Improving discriminative sequential learning with rare--but--important associations

  • Authors:
  • Xuan-Hieu Phan;Le-Minh Nguyen;Tu-Bao Ho;Susumu Horiguchi

  • Affiliations:
  • Japan Advanced Inst. of Science & Technology, Nomi, Ishikawa, Japan;Japan Advanced Inst. of Science & Technology, Nomi, Ishikawa, Japan;Japan Advanced Inst. of Science & Technology, Nomi, Ishikawa, Japan;Tohoku University, Sendai, Japan

  • Venue:
  • Proceedings of the eleventh ACM SIGKDD international conference on Knowledge discovery in data mining
  • Year:
  • 2005

Quantified Score

Hi-index 0.00

Visualization

Abstract

Discriminative sequential learning models like Conditional Random Fields (CRFs) have achieved significant success in several areas such as natural language processing or information extraction.

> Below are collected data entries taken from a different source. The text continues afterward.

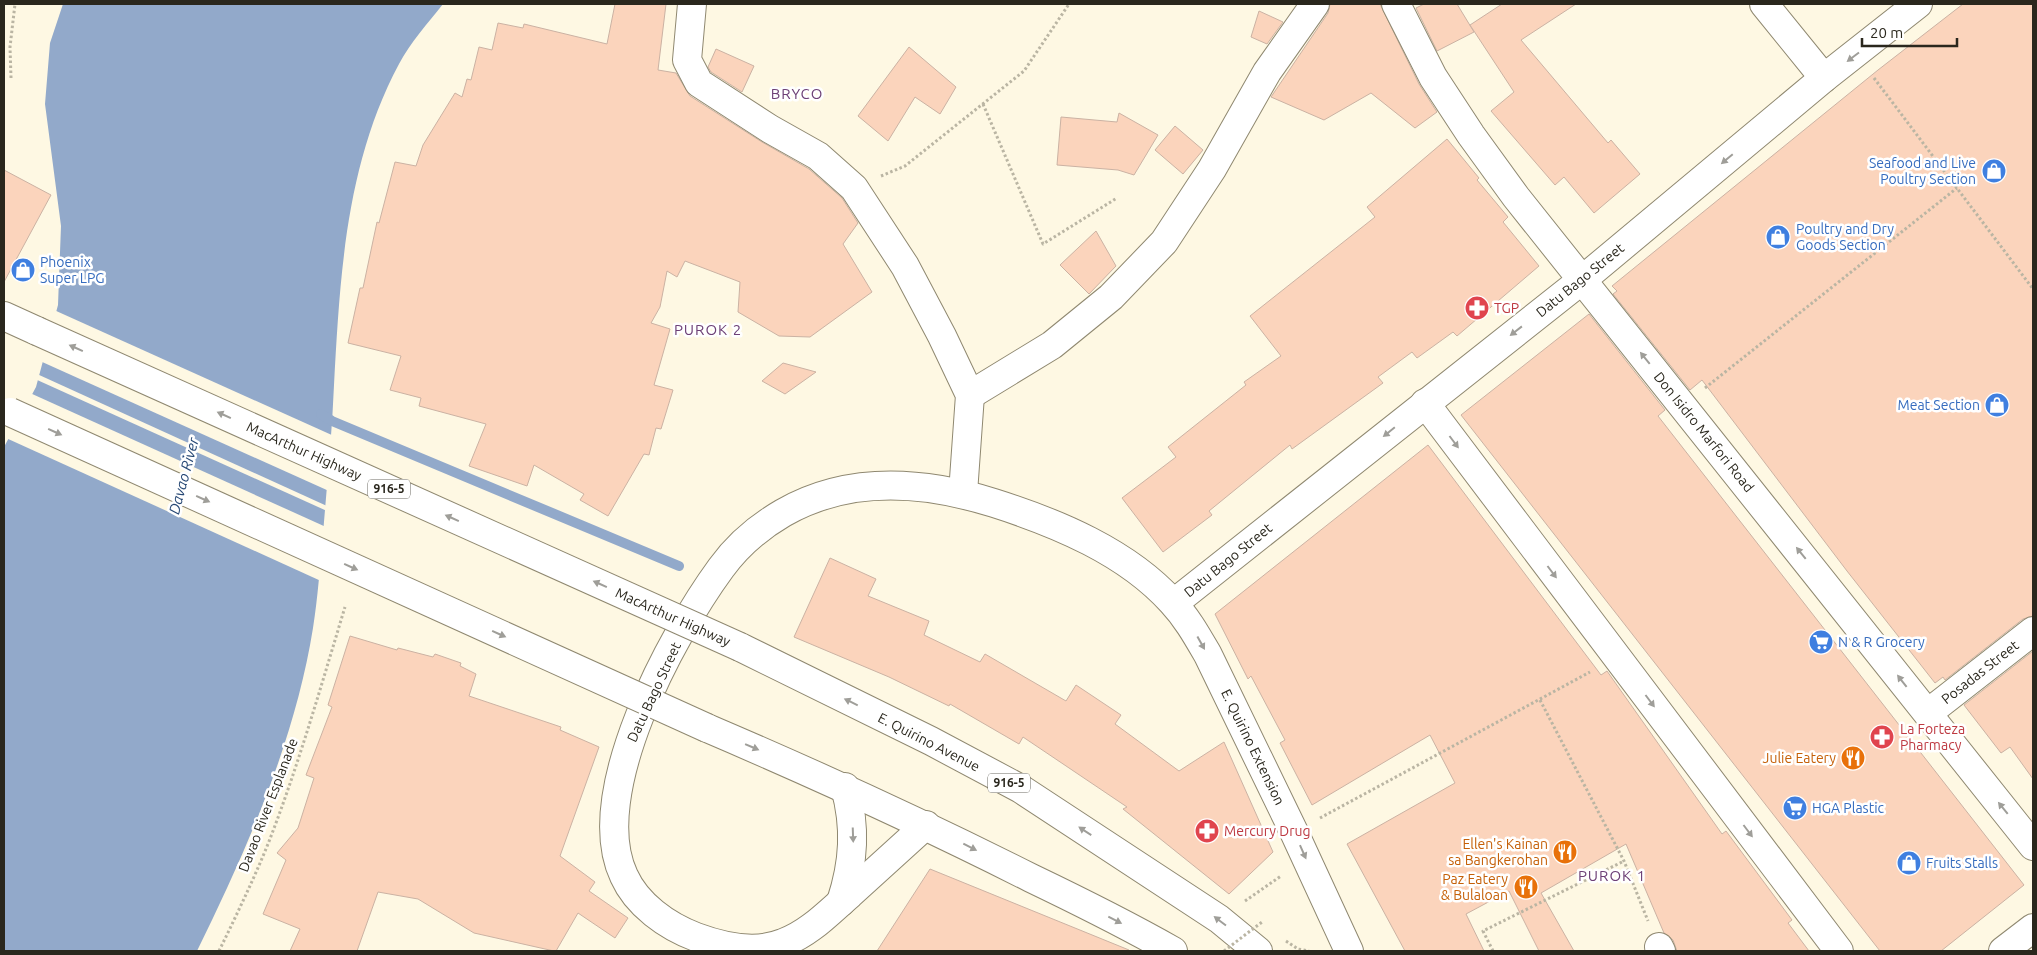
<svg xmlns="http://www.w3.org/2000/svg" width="2037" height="955" font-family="Ubuntu,sans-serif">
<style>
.water{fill:#92a9ca}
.pier{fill:#fef8e3}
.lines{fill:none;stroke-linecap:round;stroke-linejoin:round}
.stream{stroke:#92a9ca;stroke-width:10}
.building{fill:#fbd4bc;stroke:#cbb2a3}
.minor-casing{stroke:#8f8870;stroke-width:30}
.major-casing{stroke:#8f8870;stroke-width:30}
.path{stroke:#bab5a3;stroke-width:3;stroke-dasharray:2.5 2.5;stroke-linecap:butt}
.minor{stroke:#fff;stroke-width:28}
.major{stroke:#fff;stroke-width:28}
.major-bridge-casing{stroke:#8f8870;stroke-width:30;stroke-linecap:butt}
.path-bridge{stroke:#bab5a3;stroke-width:3;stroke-dasharray:2.5 2.5;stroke-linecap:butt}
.major-bridge{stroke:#fff;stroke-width:28}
.oneway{fill:#9f9e99}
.labels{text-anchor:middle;stroke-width:5;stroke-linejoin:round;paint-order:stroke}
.shield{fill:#fff;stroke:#6a6861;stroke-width:1}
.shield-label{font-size:12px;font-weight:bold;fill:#2a271d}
.shop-label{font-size:14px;fill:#366cbe;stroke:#fff;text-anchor:start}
.street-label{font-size:14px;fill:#2a271d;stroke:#fff}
.health-label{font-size:14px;fill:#be3a42;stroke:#fff;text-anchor:start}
.food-label{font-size:14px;fill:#c56008;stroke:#fff;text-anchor:end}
.neighbourhood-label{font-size:15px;letter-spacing:1px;fill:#6d4076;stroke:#fff}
.water-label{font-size:15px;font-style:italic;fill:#284975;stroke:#fff}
</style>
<rect width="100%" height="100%" fill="#fef8e3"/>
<path class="water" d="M63,4H443C428,23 410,43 399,64C346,163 340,275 334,385C332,434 327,484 323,534C320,565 318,597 313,628C295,741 247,849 197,951H4V447L36,387L58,305L61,226L45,104L50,43Z"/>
<g class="pier">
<polygon points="54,310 334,436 329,491 40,361"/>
<polygon points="37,374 327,506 327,511 35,379"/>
<polygon points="30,393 326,527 321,581 6,438"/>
</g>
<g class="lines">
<polyline class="stream" points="321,414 332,421 679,566"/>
</g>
<g class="building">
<polygon points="615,4 666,4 658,70 676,73 690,96 762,142 809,169 842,198 858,223 843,244 872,292 810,337 779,336 738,312 740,282 685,261 677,277 667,271 660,307 651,323 670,329 654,385 673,390 661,429 656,428 649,455 644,454 608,516 580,500 584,494 534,465 527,486 469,466 486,424 419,406 421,398 390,390 401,356 348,343 360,288 363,288 377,222 379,223 395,162 416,166 423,145 455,93 462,97 467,79 471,80 479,47 492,50 498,23 523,28 524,24 607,44"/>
<polygon points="1330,4 1380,4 1419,84 1437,112 1415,128 1371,93 1324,120 1271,97 1328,13"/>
<polygon points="1424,4 1457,4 1474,32 1437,51 1416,8"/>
<polygon points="1502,4 1576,4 1521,40 1608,143 1611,140 1640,174 1594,213 1564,177 1555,185 1491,111 1514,92 1470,25"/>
<polygon points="1963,4 2033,4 2033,616 2023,619 1945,680 1943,677 1935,683 1847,571 1702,380 1690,390 1613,294 1617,291 1612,286 1878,70"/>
<polygon points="1259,11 1283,22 1267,44 1251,37"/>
<polygon points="909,47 956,87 940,114 915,97 888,141 858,116"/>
<polygon points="716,49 754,66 742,92 711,72 708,67"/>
<polygon points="1119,113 1158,135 1134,175 1118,170 1057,165 1061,117 1117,122"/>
<polygon points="1175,126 1203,150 1183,174 1155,150"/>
<polygon points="1447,139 1479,178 1477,180 1508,217 1503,222 1539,266 1457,336 1453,332 1417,358 1412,352 1378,377 1383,383 1292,449 1290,445 1209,511 1212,515 1163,552 1122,498 1176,457 1168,447 1246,385 1244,382 1281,356 1250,316 1375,217 1367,207"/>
<polygon points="4,170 51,195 4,282"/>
<polygon points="1096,231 1116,266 1089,294 1060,265"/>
<polygon points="1589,314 1665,410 1658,416 2024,885 1941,951 1880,951 1461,415"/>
<polygon points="783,363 816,372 785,394 762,381"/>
<polygon points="1428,445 1601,675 1607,671 1722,834 1726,831 1792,920 1788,923 1809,951 1677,951 1673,940 1664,933 1626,844 1541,893 1574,951 1539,951 1509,891 1466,914 1484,951 1405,951 1347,844 1455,783 1430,735 1312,805 1280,743 1285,740 1251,676 1248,679 1215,614"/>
<polygon points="830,558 876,579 868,596 929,621 924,635 980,662 985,654 1066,701 1076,685 1121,715 1115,724 1179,771 1224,742 1273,852 1229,894 1123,809 1127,807 1023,737 1019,744 950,704 949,706 889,677 794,637"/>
<polygon points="350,636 397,650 398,648 433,657 435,654 461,663 460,666 476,674 469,696 561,727 560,730 599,747 560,856 595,882 589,891 628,918 615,938 578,913 556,951 554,951 474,933 418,899 378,892 357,951 290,951 300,929 263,914 286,860 277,853 298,828 314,778 306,775 332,707 328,705"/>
<polygon points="2033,651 2033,779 2010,747 2001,753 1964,705"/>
<polygon points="930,869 1129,950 1129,951 877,951"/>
</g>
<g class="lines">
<defs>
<g id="minor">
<polyline points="692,4 687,60 699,83 770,129 818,156 854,188 905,266 942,336 970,395 963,493"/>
<polyline points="1396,4 1433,77 1471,135 1516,197 2033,846"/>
<polyline points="1764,4 1824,78"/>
<polyline points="970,395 1052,345 1111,297 1164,242 1212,169 1267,72 1315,4"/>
<polyline points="1425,403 1839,951"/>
<polyline points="1174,603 1582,280 1824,78 1918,4"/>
<polyline points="1928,713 2033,631"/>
<path d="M926,825C901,848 875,871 850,894C829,912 810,933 783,943C756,954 723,947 696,937C667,926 637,905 624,876C585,794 672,635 721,568C737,546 759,527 783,513C849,475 924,481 994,503C1057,523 1127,552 1172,602C1187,618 1197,636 1208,655L1294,832L1349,951"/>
<path d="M841,902C854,862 856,827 845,787"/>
<polyline points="1659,947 1661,951"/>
</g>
<g id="major">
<polyline points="4,316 37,331"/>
<polyline points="740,647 931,741 1021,789 1219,919 1258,951"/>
<path d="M707,728C817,775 924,824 1031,878C1079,901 1127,925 1173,951"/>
<polyline points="2003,951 2033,928"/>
</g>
</defs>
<use href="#minor" class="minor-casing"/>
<use href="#major" class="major-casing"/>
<g class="path">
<polyline points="11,78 10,47 15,4"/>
<polyline points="1874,78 2033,289"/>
<polyline points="983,104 1043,244 1117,198"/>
<polyline points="881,176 905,166 1024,71 1069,4"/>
<polyline points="1705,388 1957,188"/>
<polyline points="1540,700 1624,861 1648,921"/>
<polyline points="1320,818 1590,672"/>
<polyline points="1245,901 1281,876"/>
<polyline points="1286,941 1298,949 1309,951"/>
<path d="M219,951C236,916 253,881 268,844C298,767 321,686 345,607"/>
<polyline points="1493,951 1483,931 1624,861"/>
</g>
<use href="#minor" class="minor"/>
<use href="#major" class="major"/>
<defs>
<g id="major-bridge">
<polyline points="37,331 740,647"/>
<polyline points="10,412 707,728"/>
</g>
</defs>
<use href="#major-bridge" class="major-bridge-casing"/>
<polyline class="path-bridge" points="1224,951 1262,922"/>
<use href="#major-bridge" class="major-bridge"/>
</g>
<defs><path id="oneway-solid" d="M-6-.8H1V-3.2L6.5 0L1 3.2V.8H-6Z" transform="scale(1.25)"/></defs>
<g class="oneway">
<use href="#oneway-solid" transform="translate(1853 57) rotate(143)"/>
<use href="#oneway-solid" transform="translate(1727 159) rotate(140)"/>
<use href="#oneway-solid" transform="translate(1516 331) rotate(142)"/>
<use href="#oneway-solid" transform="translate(76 348) rotate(-156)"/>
<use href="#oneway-solid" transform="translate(1645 358) rotate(-129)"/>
<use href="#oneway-solid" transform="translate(224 415) rotate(-156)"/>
<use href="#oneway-solid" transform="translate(55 432) rotate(24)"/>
<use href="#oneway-solid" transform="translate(1389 432) rotate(141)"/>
<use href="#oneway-solid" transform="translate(1454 442) rotate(53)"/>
<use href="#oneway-solid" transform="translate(203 499) rotate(24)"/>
<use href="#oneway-solid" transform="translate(452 518) rotate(-156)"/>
<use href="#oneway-solid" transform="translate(1801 553) rotate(-129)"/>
<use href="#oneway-solid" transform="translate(351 567) rotate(24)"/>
<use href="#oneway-solid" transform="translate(1552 572) rotate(53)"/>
<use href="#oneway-solid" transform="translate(600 584) rotate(-156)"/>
<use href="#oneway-solid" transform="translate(499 634) rotate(24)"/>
<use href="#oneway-solid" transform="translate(1201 643) rotate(61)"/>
<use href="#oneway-solid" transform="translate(1902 681) rotate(-128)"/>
<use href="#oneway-solid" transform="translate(1650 701) rotate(53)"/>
<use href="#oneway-solid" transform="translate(851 702) rotate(-154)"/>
<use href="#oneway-solid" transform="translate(752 747) rotate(23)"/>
<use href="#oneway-solid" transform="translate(2003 808) rotate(-129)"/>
<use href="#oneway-solid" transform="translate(1085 831) rotate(-147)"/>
<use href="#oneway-solid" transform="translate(1748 831) rotate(53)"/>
<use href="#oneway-solid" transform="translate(853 835) rotate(88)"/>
<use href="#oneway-solid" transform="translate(970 847) rotate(27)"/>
<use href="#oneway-solid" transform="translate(1303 852) rotate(66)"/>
<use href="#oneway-solid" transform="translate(1115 920) rotate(27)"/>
<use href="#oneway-solid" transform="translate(1220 921) rotate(-143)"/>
</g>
<defs>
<symbol id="shop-disc" viewBox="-11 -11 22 22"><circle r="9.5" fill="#3f7fe0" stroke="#fff"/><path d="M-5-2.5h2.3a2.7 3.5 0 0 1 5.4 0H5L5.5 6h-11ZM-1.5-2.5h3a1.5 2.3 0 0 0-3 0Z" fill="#fff"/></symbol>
<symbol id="pharmacy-disc" viewBox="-11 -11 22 22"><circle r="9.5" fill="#e0444e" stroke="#fff"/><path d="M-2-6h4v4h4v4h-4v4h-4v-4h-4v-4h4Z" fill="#fff"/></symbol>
<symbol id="supermarket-disc" viewBox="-11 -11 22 22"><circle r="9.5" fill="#3f7fe0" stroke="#fff"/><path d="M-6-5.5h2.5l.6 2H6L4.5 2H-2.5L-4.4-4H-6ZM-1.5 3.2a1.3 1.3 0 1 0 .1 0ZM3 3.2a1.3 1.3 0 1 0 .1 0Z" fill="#fff"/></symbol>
<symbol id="restaurant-disc" viewBox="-11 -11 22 22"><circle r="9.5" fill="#e8710a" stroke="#fff"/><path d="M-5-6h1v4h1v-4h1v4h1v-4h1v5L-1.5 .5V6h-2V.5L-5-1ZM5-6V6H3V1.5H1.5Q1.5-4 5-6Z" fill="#fff"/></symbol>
</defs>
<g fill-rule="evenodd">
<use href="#shop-disc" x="1980" y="157" width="28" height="28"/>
<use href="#shop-disc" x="1764" y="223" width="28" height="28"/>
<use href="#shop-disc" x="9" y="256" width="28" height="28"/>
<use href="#pharmacy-disc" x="1463" y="294" width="28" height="28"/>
<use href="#shop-disc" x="1983" y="391" width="28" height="28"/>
<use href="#supermarket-disc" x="1807" y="628" width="28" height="28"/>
<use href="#pharmacy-disc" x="1868" y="723" width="28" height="28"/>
<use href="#restaurant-disc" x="1839" y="744" width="28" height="28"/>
<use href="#supermarket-disc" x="1781" y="794" width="28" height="28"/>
<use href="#pharmacy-disc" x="1193" y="817" width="28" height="28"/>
<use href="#restaurant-disc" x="1551" y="838" width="28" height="28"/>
<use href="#shop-disc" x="1895" y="849" width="28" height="28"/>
<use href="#restaurant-disc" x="1512" y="873" width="28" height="28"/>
</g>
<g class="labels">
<g class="shield">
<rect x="368" y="479.5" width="42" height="19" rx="4"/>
<rect x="988" y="773.5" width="42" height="19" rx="4"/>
</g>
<g class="shield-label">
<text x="389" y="493">916-5</text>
<text x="1009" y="787">916-5</text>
</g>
<g class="shop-label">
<text x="1976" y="168" text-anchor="end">Seafood and Live<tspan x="1976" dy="16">Poultry Section</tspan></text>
<text x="1796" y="234">Poultry and Dry<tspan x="1796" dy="16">Goods Section</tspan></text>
<text x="40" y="267">Phoenix<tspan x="40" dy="16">Super LPG</tspan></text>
<text x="1980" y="410" text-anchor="end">Meat Section</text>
<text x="1838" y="647">N &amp; R Grocery</text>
<text x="1812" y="813">HGA Plastic</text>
<text x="1926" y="868">Fruits Stalls</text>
</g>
<g class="street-label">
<text transform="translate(1580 280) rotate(-39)" y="5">Datu Bago Street</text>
<text transform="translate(1704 432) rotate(51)" y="5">Don Isidro Marfori Road</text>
<text transform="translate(304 451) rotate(24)" y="5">MacArthur Highway</text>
<text transform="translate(1228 560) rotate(-39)" y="5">Datu Bago Street</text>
<text transform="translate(673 617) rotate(24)" y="5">MacArthur Highway</text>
<text transform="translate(1980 672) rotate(-38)" y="5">Posadas Street</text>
<text transform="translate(654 692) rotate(-65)" y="5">Datu Bago Street</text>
<text transform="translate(929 742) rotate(27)" y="5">E. Quirino Avenue</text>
<text transform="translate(1253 747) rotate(64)" y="5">E. Quirino Extension</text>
<text transform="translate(268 805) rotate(-69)" y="5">Davao River Esplanade</text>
</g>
<g class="health-label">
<text x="1494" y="313">TGP</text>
<text x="1900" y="734">La Forteza<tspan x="1900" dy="16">Pharmacy</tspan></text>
<text x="1224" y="836">Mercury Drug</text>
</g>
<g class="food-label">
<text x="1836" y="763">Julie Eatery</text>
<text x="1548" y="849">Ellen's Kainan<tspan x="1548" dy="16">sa Bangkerohan</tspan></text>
<text x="1508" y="884">Paz Eatery<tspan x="1508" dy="16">&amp; Bulaloan</tspan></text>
</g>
<g class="neighbourhood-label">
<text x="797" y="99">BRYCO</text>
<text x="708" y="335">PUROK 2</text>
<text x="1612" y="881">PUROK 1</text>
</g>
<g class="water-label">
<text transform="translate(184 476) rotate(-75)" y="5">Davao River</text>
</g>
</g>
<rect width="2037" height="955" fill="none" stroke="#2a271d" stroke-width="10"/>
<path d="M1862 38v8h95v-8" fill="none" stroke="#2a271d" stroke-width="2.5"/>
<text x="1870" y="38" font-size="15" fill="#2a271d" stroke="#ffffff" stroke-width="4" paint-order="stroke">20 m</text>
</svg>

Their key advantage is the ability to capture various non--independent and overlapping features of inputs. However, several unexpected pitfalls have a negative influence on the model's performance; these mainly come from an imbalance among classes/labels, irregular phenomena, and potential ambiguity in the training data. This paper presents a data--driven approach that can deal with such hard--to--predict data instances by discovering and emphasizing rare--but--important associations of statistics hidden in the training data. Mined associations are then incorporated into these models to deal with difficult examples. Experimental results of English phrase chunking and named entity recognition using CRFs show a significant improvement in accuracy. In addition to the technical perspective, our approach also highlights a potential connection between association mining and statistical learning by offering an alternative strategy to enhance learning performance with interesting and useful patterns discovered from large dataset.